Zitierter Text:
-*-*-
Zweitens kommt diese Erlösung durch ein richtiges Verständnis für die mystische Erfahrung, die wir Tod nennen, zustande Dies soll jetzt unser Thema sein, und dieses ist so unermesslich, dass ich nur gewisse Richtlinien für die Gedanken des Aspiranten anzudeuten und gewisse Thesen hinzustellen vermag, die er später ausarbeiten kann. Wir werden uns auch in erster Linie auf den Tod des physischen Körpers beschränken.

Wir wollen zuerst diesen geheimnissvollen Vorgang erklären, dem [494] alle Formen unterworfen sind, und der oft nur als das gefürchtete Ende angesehen wird, - gefürchtet, weil nicht verstanden. Das Denken des Menschen ist so wenig entwickelt, dass Furcht vor dem Unbekannten, Entsetzen vor dem Ungewohnten, und das Anklammern an die Form eine Situation geschaffen haben, auf Grund derer eines der wohltätigsten Ereignisse im Lebenskreislauf eines inkarnierten Gottessohnes als etwas betrachtet wird, das vermieden und so lange als möglich hinausgeschoben werden sollte.

Der Tod ist, - wenn wir es nur erkennen könnten - eines der Dinge, die wir am häufigsten erleben. Wir sind schon viele Male gestorben und werden auch immer wieder sterben. Der Tod ist hauptsächlich eine Bewusstseinsangelegenheit. In dem einen Augenblick, sind wir bewusst auf der physischen Ebene, und einen Augenblick später haben wir uns auf eine andere Ebene zurückgezogen und sind dort aktiv bewusst. Nur solange, als unser Bewusstsein sich mit dem Formaspekt identifiziert, wird der Tod für uns seinen alten Schrecken behalten. Aber sobald wir uns als Seelen erkennen und darauf kommen, dass wir fähig sind, nach Belieben unser Bewusstsein oder unseren Gewahrseinssinn in irgendeiner Form, auf jeder Ebene oder in jeder Richtung innerhalb der Formgestalt Gottes zu konzentrieren, werden wir keinen Tod mehr kennen.
-*-*-
Bitte bearbeiten:
A: Fassen Sie den Absatz des Textes über den Tod, der mit „Der Tod ist, - wenn wir es nur erkennen könnten“ beginnt, als knappe Stichpunktliste zusammen.
B: Geben Sie aus dem Text über den Tod den Abschnitt von „Der Tod ist, - wenn“ bis „Tod mehr kennen.“ wortgetreu wieder.
Die folgenden Daten stammen aus einer anderen Quelle.

Bereitgestellte Daten:
-*-*-
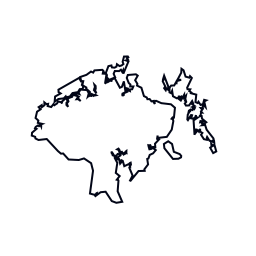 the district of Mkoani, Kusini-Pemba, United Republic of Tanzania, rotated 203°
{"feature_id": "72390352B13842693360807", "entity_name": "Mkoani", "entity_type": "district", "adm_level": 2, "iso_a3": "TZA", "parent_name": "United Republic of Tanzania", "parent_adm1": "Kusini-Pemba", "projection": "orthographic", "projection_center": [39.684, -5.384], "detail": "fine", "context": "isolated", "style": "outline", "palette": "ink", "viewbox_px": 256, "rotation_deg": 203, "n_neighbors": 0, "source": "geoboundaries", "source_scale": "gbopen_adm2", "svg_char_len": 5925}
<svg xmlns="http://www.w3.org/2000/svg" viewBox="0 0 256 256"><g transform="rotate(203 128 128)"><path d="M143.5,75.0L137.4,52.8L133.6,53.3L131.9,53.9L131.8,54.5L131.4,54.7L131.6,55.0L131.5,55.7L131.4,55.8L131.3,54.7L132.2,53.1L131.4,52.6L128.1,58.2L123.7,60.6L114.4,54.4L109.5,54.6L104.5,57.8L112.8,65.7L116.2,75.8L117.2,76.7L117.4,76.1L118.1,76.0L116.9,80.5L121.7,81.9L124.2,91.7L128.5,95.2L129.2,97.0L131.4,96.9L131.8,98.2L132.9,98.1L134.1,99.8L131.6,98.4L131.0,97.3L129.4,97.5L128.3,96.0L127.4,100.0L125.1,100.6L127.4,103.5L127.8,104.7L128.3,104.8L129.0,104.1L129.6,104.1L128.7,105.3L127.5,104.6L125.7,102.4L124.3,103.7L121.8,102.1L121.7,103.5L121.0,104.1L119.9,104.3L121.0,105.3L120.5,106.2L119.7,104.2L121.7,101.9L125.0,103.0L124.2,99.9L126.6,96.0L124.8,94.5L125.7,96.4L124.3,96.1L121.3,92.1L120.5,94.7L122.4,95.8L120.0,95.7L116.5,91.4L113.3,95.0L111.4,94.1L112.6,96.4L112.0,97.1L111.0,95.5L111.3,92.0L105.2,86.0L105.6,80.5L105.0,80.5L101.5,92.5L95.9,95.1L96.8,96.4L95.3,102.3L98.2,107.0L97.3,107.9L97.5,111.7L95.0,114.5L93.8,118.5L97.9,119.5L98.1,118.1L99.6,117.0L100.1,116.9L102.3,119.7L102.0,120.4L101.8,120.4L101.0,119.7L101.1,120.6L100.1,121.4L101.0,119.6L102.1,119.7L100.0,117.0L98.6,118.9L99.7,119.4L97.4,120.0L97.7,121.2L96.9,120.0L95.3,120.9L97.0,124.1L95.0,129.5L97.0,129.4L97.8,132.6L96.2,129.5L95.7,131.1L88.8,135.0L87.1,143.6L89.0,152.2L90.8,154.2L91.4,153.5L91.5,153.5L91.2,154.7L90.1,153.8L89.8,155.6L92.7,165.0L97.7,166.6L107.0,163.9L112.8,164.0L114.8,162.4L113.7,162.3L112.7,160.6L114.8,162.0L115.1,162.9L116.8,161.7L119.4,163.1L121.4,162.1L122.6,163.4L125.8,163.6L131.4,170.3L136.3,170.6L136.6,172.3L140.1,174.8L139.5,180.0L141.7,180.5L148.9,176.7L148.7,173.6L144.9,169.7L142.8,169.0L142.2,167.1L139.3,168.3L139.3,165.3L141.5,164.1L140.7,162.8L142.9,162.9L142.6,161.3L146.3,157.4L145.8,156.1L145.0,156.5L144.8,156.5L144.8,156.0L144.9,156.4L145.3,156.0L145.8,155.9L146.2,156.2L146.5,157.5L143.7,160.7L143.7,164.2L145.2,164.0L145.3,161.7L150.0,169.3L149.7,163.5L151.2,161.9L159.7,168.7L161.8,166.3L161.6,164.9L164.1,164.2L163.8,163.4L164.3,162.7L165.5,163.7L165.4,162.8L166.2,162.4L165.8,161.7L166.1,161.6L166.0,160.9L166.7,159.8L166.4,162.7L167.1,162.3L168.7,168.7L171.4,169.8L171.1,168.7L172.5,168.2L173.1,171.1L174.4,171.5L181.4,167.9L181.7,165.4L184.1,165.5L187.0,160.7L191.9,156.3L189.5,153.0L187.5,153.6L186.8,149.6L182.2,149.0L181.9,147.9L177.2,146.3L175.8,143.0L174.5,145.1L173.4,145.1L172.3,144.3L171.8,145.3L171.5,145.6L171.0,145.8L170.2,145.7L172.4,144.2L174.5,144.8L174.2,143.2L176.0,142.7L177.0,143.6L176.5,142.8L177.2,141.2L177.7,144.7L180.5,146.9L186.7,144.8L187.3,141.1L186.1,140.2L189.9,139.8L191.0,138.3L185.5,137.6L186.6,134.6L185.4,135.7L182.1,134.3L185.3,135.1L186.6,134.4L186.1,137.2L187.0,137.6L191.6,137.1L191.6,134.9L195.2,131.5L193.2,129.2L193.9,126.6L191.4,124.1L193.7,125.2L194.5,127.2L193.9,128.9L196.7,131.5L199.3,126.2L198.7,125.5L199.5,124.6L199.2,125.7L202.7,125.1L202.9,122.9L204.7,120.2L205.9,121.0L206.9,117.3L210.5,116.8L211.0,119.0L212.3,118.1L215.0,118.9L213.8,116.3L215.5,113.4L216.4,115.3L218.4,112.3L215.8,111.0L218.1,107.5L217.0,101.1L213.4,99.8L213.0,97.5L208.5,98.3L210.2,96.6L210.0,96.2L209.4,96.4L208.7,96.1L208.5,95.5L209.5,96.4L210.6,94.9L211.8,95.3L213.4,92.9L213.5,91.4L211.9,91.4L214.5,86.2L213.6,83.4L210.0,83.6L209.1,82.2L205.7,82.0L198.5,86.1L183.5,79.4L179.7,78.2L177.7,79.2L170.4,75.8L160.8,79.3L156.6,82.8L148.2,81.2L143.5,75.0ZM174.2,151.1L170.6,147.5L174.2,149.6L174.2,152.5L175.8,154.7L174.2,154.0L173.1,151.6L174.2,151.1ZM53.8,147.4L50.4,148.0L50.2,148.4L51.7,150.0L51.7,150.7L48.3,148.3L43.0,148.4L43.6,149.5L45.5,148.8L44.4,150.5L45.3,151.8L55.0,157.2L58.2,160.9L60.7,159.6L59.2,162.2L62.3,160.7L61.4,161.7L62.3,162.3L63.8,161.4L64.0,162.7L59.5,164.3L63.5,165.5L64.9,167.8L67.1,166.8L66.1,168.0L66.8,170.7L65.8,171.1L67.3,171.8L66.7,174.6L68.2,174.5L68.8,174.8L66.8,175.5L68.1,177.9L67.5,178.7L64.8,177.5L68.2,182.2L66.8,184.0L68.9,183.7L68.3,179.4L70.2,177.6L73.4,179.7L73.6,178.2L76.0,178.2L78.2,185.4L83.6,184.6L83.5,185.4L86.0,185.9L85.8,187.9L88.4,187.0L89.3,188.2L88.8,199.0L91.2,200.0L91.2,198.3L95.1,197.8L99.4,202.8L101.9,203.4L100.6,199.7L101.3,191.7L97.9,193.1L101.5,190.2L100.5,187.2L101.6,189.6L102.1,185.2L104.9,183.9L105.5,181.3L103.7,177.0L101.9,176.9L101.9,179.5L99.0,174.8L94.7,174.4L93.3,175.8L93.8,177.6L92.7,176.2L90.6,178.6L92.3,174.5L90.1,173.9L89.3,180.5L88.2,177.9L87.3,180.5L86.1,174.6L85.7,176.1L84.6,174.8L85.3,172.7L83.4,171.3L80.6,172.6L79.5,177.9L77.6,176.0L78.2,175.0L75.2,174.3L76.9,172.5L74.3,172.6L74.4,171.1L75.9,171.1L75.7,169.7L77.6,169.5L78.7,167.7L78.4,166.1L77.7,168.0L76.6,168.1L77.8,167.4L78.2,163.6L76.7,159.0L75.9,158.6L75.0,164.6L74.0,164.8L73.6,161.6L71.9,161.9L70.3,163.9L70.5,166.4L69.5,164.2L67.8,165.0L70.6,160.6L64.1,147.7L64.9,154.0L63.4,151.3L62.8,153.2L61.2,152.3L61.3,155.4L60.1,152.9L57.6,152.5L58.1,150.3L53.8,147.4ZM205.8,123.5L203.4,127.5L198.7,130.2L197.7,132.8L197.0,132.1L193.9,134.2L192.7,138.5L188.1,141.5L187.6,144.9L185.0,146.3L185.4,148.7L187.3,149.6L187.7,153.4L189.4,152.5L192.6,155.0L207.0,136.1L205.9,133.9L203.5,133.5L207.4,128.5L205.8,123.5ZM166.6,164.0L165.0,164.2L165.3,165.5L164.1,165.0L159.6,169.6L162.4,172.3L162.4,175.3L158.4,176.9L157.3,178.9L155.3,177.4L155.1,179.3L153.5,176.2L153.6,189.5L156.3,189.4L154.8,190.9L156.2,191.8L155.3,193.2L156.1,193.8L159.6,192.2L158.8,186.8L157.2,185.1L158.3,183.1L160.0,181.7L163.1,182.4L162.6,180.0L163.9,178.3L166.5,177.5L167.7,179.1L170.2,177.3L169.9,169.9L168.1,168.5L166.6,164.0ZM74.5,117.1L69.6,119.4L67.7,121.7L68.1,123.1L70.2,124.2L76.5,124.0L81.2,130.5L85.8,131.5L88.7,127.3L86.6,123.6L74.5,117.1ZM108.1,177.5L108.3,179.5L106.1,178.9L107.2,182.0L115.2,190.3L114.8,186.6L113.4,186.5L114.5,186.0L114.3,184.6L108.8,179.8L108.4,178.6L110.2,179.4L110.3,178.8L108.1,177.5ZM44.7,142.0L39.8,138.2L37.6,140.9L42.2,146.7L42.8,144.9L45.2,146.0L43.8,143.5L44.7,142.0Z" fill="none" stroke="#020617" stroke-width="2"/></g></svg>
-*-*-
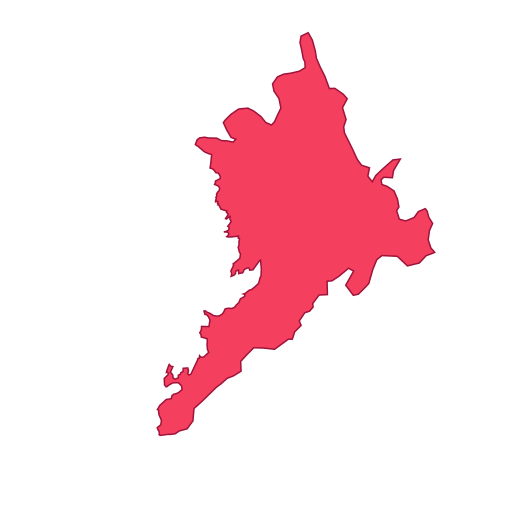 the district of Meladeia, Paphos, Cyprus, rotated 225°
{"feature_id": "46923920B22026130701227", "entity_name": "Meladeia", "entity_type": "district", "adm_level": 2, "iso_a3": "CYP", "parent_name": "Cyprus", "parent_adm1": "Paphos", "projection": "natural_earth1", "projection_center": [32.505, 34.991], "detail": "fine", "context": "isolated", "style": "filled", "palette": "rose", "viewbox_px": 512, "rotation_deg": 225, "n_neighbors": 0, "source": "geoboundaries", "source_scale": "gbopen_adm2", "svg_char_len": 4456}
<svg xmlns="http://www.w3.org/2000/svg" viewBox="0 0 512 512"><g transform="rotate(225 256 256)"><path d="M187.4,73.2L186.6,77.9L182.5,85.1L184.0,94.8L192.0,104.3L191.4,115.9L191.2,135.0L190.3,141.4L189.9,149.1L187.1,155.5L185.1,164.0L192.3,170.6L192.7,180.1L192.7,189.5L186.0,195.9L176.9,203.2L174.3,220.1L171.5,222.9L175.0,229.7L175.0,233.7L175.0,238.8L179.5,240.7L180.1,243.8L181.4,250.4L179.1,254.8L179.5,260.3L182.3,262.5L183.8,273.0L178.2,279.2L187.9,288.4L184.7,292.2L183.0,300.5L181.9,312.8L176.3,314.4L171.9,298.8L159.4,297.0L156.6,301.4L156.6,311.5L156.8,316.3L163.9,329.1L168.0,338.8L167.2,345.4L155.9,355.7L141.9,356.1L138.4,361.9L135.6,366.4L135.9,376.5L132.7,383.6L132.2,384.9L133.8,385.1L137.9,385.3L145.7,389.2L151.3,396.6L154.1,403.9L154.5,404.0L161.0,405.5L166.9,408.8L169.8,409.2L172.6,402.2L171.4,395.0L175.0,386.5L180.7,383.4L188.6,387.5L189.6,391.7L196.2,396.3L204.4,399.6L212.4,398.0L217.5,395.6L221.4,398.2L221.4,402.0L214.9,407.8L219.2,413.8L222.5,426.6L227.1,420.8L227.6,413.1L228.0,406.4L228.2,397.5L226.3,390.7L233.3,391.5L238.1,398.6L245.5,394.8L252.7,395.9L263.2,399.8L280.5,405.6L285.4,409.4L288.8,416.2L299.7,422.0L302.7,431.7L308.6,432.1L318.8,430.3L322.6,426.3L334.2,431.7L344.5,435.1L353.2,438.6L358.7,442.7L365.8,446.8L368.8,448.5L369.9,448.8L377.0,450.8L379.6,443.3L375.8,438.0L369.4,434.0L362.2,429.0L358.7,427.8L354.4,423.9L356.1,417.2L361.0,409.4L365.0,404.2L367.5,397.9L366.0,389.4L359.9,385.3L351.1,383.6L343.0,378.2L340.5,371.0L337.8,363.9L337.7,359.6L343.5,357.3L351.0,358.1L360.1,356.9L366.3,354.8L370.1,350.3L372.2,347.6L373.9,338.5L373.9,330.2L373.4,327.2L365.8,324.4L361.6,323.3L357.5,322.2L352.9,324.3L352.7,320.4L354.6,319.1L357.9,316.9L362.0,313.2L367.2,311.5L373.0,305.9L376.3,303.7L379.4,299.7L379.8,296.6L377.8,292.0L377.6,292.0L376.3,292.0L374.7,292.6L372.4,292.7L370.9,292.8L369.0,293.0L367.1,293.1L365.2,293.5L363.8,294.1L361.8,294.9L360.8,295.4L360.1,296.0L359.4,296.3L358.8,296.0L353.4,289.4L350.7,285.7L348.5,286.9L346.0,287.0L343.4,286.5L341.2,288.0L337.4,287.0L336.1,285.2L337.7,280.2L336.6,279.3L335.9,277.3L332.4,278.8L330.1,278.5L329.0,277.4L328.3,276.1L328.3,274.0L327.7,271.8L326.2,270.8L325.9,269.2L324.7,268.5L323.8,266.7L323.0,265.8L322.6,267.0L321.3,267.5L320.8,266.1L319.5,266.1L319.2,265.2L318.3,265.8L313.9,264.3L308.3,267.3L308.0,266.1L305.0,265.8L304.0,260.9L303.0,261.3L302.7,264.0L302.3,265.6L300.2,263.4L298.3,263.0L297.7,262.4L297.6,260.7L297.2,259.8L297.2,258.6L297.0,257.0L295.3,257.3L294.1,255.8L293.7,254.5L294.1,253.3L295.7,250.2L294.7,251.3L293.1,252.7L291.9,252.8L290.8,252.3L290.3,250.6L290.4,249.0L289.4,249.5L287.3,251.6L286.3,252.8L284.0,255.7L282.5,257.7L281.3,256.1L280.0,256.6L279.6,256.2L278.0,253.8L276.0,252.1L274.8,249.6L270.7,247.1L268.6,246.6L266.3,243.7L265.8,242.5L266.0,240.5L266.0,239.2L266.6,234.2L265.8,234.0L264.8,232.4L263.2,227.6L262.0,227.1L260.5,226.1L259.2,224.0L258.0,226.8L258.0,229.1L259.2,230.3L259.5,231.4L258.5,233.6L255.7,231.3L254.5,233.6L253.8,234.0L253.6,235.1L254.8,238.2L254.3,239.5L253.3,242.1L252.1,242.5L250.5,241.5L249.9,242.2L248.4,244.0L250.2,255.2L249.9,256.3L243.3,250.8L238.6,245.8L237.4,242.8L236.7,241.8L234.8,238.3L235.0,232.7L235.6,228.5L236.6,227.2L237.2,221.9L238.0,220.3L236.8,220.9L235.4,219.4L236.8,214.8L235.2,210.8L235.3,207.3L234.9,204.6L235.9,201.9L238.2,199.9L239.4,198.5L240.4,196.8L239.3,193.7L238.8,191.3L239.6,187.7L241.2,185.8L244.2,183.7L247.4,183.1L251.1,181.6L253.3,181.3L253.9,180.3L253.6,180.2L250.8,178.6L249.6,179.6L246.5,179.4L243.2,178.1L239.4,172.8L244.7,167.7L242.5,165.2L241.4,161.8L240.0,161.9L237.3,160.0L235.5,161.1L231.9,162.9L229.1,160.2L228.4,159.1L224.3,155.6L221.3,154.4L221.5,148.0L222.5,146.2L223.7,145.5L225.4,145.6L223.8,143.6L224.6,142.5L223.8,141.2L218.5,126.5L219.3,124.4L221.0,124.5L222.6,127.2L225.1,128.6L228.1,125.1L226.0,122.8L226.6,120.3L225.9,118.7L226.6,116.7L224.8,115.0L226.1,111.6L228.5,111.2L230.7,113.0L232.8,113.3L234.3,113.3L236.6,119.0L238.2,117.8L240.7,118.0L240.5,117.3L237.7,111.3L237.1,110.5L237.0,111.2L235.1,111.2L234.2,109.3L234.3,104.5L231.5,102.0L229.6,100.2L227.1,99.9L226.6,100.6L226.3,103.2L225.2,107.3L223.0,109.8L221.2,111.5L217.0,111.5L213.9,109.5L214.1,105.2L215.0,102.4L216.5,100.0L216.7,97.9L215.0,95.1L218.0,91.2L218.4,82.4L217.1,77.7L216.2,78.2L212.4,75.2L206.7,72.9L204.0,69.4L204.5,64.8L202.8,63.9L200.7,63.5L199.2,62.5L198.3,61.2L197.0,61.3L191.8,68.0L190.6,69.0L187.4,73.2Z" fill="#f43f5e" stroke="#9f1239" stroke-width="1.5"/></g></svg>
-*-*-
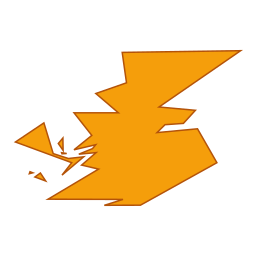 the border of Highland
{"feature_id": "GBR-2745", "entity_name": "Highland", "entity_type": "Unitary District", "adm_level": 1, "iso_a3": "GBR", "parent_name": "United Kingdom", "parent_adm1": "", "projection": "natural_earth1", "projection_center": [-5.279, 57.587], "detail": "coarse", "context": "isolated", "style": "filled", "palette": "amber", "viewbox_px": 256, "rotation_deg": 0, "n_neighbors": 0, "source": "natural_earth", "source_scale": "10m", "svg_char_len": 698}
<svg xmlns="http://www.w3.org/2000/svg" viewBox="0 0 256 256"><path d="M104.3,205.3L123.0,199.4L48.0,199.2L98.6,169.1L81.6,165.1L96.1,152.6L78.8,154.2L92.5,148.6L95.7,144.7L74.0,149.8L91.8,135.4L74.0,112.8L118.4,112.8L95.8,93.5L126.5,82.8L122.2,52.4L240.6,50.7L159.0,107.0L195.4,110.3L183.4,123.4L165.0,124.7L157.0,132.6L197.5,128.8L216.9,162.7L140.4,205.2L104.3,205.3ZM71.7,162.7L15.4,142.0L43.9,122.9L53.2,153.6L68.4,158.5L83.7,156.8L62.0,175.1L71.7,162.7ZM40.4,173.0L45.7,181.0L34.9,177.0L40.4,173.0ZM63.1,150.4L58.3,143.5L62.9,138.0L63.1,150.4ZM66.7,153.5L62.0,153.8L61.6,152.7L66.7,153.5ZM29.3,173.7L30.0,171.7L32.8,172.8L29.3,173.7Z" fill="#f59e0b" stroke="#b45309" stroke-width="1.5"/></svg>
-*-*-
Lösungsübersicht:
A:
- Der Tod gehört zu den Dingen, die wir am häufigsten erleben. Wir sind schon viele Male gestorben und werden immer wieder sterben.
- Er ist hauptsächlich eine Bewusstseinsangelegenheit. Das Bewusstsein zieht sich von der physischen Ebene auf eine andere Ebene zurück und ist dort aktiv.
- Solange sich unser Bewusstsein mit dem Formaspekt identifiziert, behält der Tod seinen alten Schrecken.
- Wer sich als Seele erkennt, kann sein Bewusstsein nach Belieben in jeder Form, auf jeder Ebene oder in jeder Richtung innerhalb der Formgestalt Gottes konzentrieren. Wer dazu fähig ist, wird keinen Tod mehr kennen.

B:
Der Tod ist, - wenn wir es nur erkennen könnten - eines der Dinge, die wir am häufigsten erleben. Wir sind schon viele Male gestorben und werden auch immer wieder sterben. Der Tod ist hauptsächlich eine Bewusstseinsangelegenheit. In dem einen Augenblick, sind wir bewusst auf der physischen Ebene, und einen Augenblick später haben wir uns auf eine andere Ebene zurückgezogen und sind dort aktiv bewusst. Nur solange, als unser Bewusstsein sich mit dem Formaspekt identifiziert, wird der Tod für uns seinen alten Schrecken behalten. Aber sobald wir uns als Seelen erkennen und darauf kommen, dass wir fähig sind, nach Belieben unser Bewusstsein oder unseren Gewahrseinssinn in irgendeiner Form, auf jeder Ebene oder in jeder Richtung innerhalb der Formgestalt Gottes zu konzentrieren, werden wir keinen Tod mehr kennen.